Reputation: 39
Im using LIBSVM and MatLab to classify 34x5 data in 3 classes. I applied 10 fold Kfold cross validation method and RBF kernel. The output is this confusion matrix with 0.88 Correct rate (88 % accuracy). This is my confusion matrix
9 0 0
0 3 0
0 4 18
I would like to know what methods inside SVM to consider to improve the accuracy or other classifications method in Machine learning techniques. Any help?
Here is my SVM classification code
load Turn180SVM1; //load data file
libsvm_options = '-s 1 -t 2 -d 3 -r 0 -c 1 -n 0.1 -p 0.1 -m 100 -e 0.000001 -h 1 -b 0 -wi 1 -q';//svm options
C=size(Turn180SVM1,2);
% cross validation
for i = 1:10
indices = crossvalind('Kfold',Turn180SVM1(:,C),10);
cp = classperf(Turn180SVM1(:,C));
for j = 1:10
[X, Z] = find(indices(:,end)==j);%testing
[Y, Z] = find(indices(:,end)~=j);%training
feature_training = Turn180SVM1([Y'],[1:C-1]); feature_testing = Turn180SVM1([X'],[1:C-1]);
class_training = Turn180SVM1([Y'],end); class_testing = Turn180SVM1([X'], end);
% SVM Training
disp('training');
[feature_training,ps] = mapminmax(feature_training',0,1);
feature_training = feature_training';
feature_testing = mapminmax('apply',feature_testing',ps)';
model = svmtrain(class_training,feature_training,libsvm_options);
%
% SVM Prediction
disp('testing');
TestPredict = svmpredict(class_testing,sparse(feature_testing),model);
TestErrap = sum(TestPredict~=class_testing)./length(class_testing)*100;
cp = classperf(cp, TestPredict, X);
disp(((i-1)*10 )+j);
end;
end;
[ConMat,order] = confusionmat(TestPredict,class_testing);
cp.CorrectRate;
cp.CountingMatrix;
Upvotes: 2
Views: 6176
Reputation: 17026
Many methods exist. If your tuning procedure is optimal (e.g. well executed cross-validation) your choices include:
Improve preprocessing, perhaps tailor new aggregated features based on domain knowledge. Most importantly (and most effectively): make sure your inputs are standardized properly, for example by scaling every dimension onto [-1,1].
Use another kernel: RBF kernels are known to perform very well in a wide variety of settings, but specialised kernels exist for many tasks. Don't consider this unless you know what you are doing. Since you are dealing with a low-dimensional problem, RBF is probably a good choice if your data is not structured.

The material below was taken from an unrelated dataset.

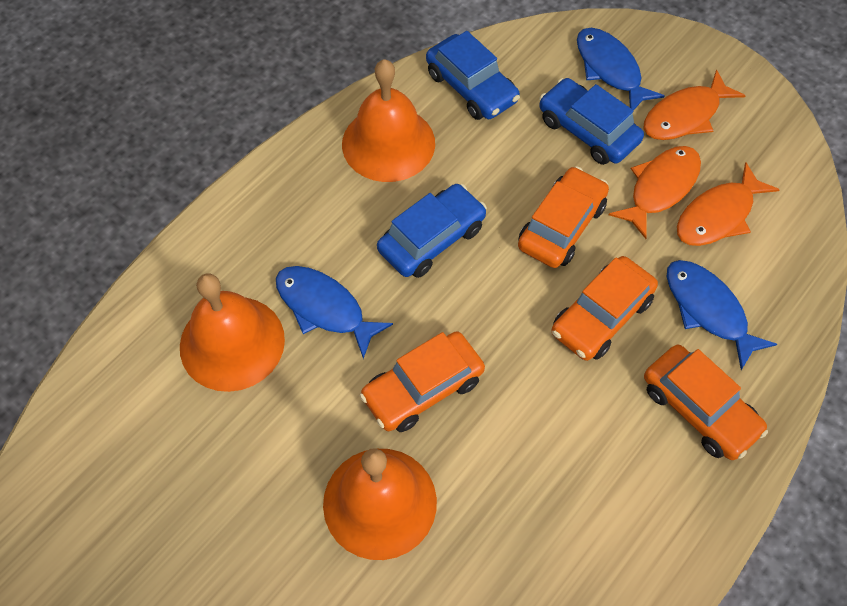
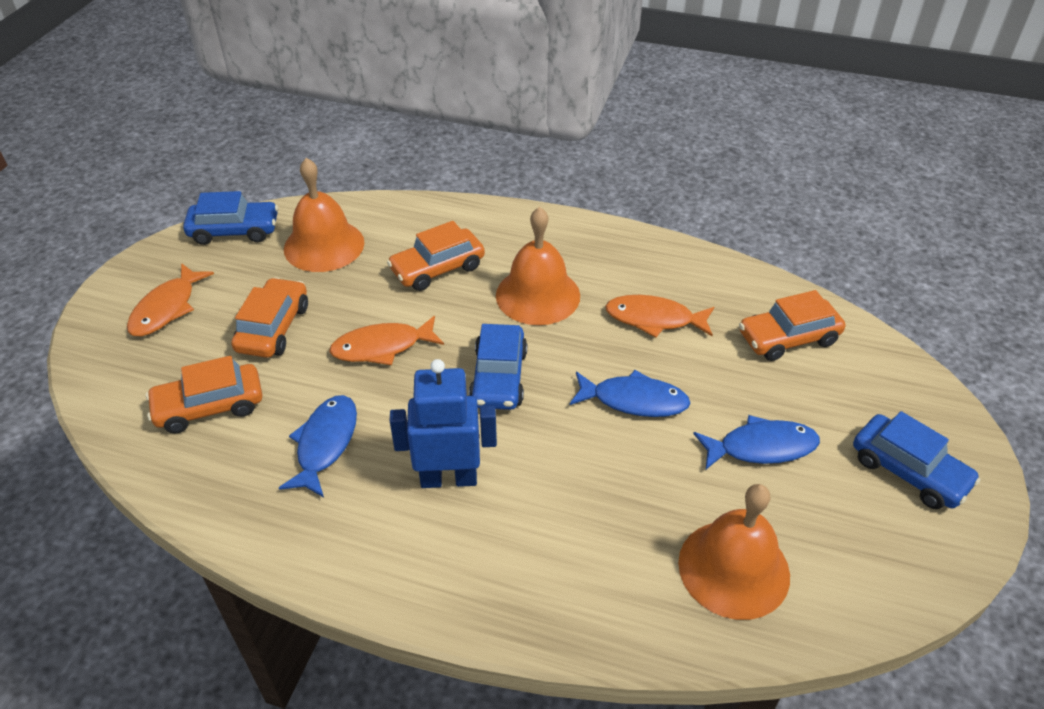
blue robot: none = 0 -> [389,359,497,488] = 1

Reweigh training instances: particularly important when your data set is unbalanced (e.g. some classes have a lot less instances than others). You can do this with the -wX
options in libsvm. All sorts of reweighting schemes exist, including variants of boosting. I'm not a major fan of this, since such approaches are prone to overfitting.
Change the cross-validation cost function to suit your exact needs. Is accuracy really what you are looking for or do you want, say, high F1 or high ROC-AUC? It is surprising how many people optimize a performance measure they are not really interested in.
Upvotes: 3